# Pacesetter headers VS Other Brands???



## Rob3980 (Mar 24, 2012)

Ive been looking into a set of LT headers for my 05 and noticed that the Pacesetters are much cheaper then Kooks or SPL ect ect. Im just wondering are the kooks and other name brands really worth the extra $700 to $1000. I want performance not jsut better sound. So someone please explain what makes these other brands better then the Pacesetters??? Thanks for the help guys


----------



## BWinc (Sep 21, 2005)

All depends on what your plans are. If you're staying N/A there are many options. Pacesetters are good for the money. I was going that route until I saw JBA make stainless LT headers for our cars for much less than the "premium" brands (currently about $550 for uncoated 409 steel). For that matter you can pick up OBX for much cheaper as well. 

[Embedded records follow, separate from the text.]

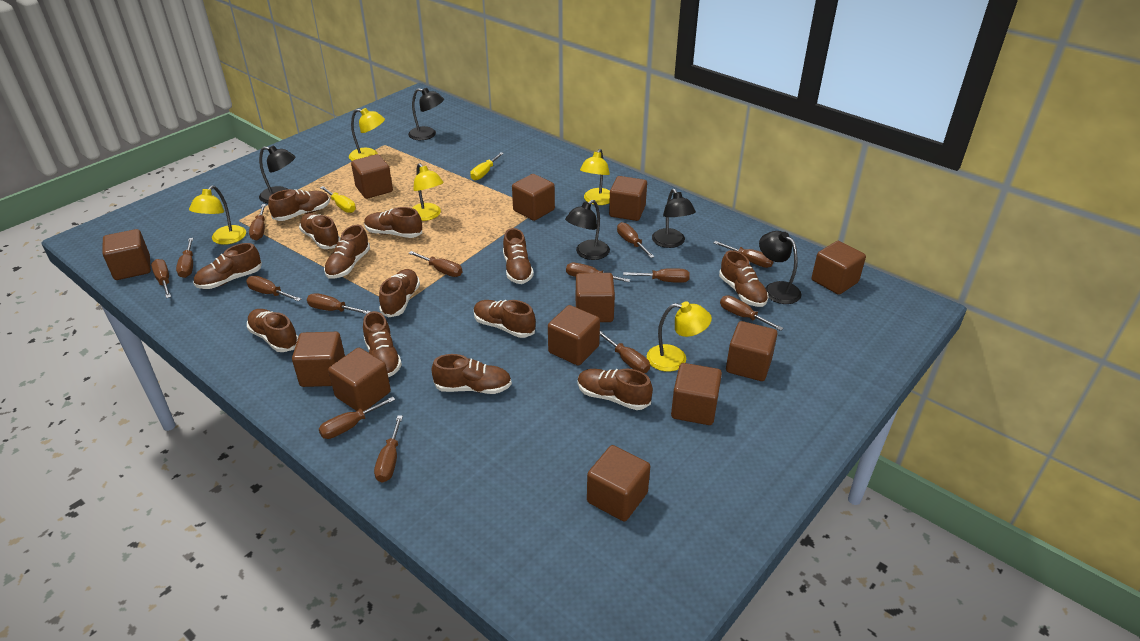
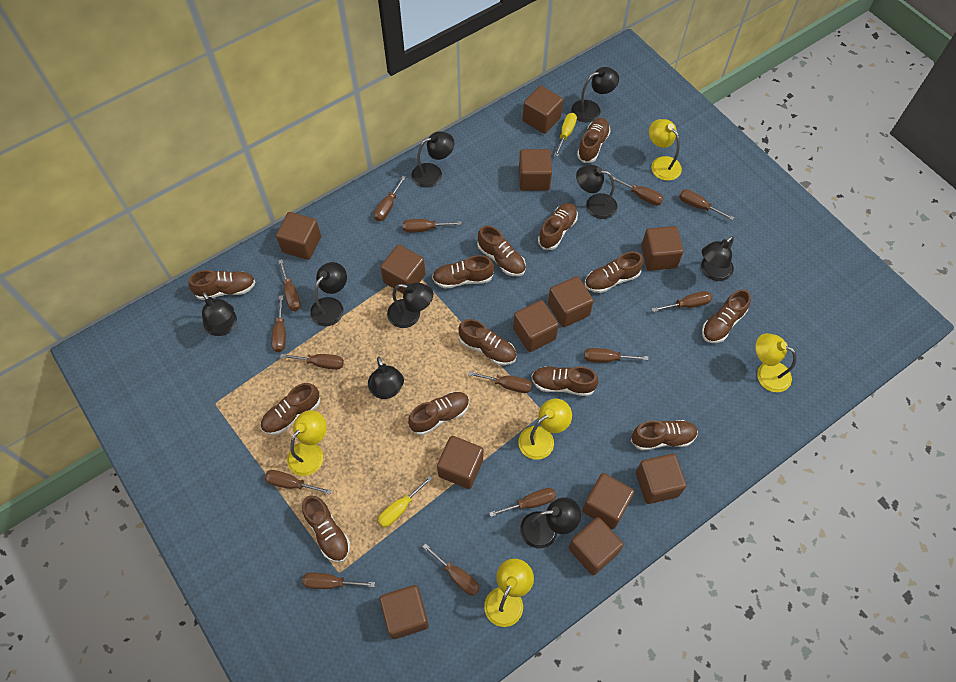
black lamp: 5 -> 9

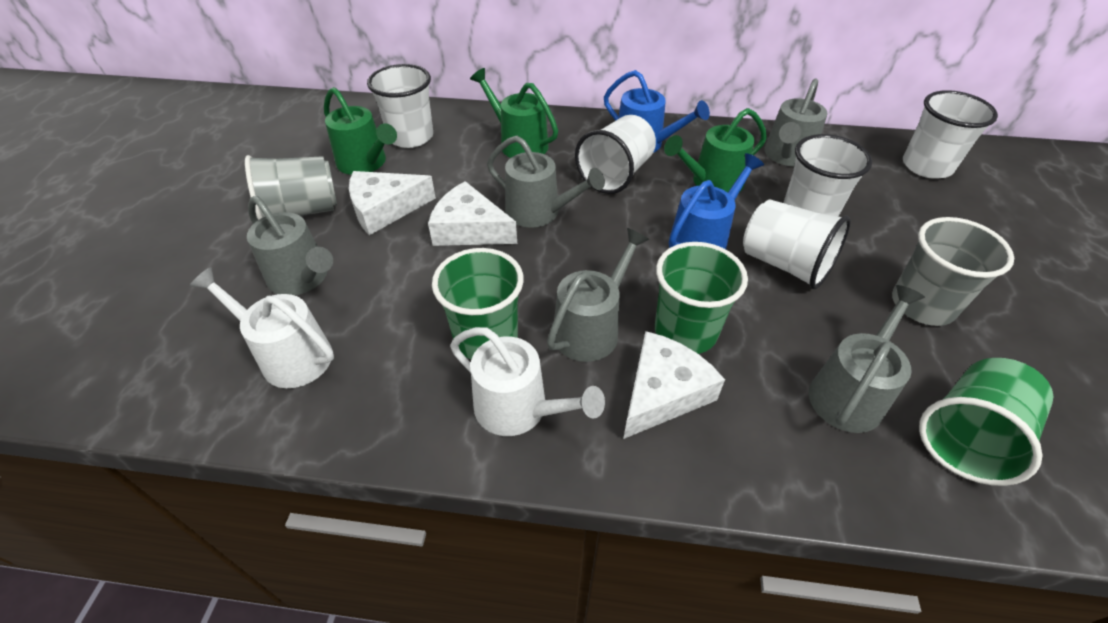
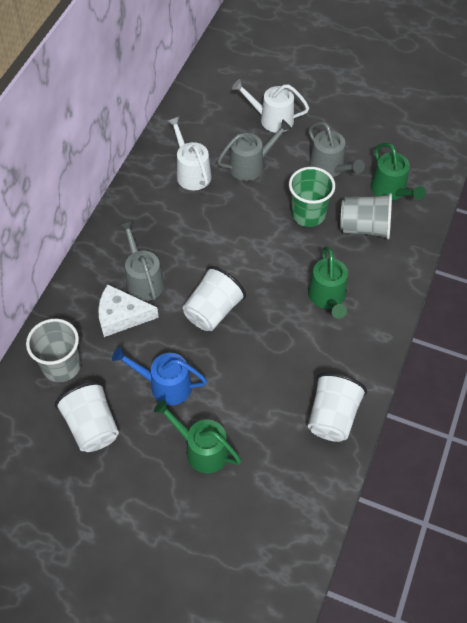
blue watering can: 2 -> 1
green cup: 3 -> 1
grey watering can: 5 -> 3
white cheese: 3 -> 1
white cup: 5 -> 3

If you're going FI, consider 1 7/8" headers and then you'll have to go "premium"


----------



## Rob3980 (Mar 24, 2012)

ahhh gotcha! i doubt ill ever be aboe to drop 7k on FI but i am planning on doing a upgrade offered by Speed INc in ill. It s cam and a few other things for $1650 they claim it adds 58rwhp anyone heard of this?


----------



## SWGOAT (Nov 9, 2010)

*Pacesetter LTs*

I just got a chance to drive my car today with recent Pacesetter LT install, what a difference, no comparison to shorties I had last year. Far more torque, sound and throttle response from 1700 to 5000 rpm, just seat of the pants now, but on dyno next Monday. I will find out as numbers don't lie. Stainless steel construction would be nice and has its advantages over the long run. After driving tonite with LTs, no comparison to shorties, performance is so much greater with LTs. Find a LT within your budget, best mod so far.


----------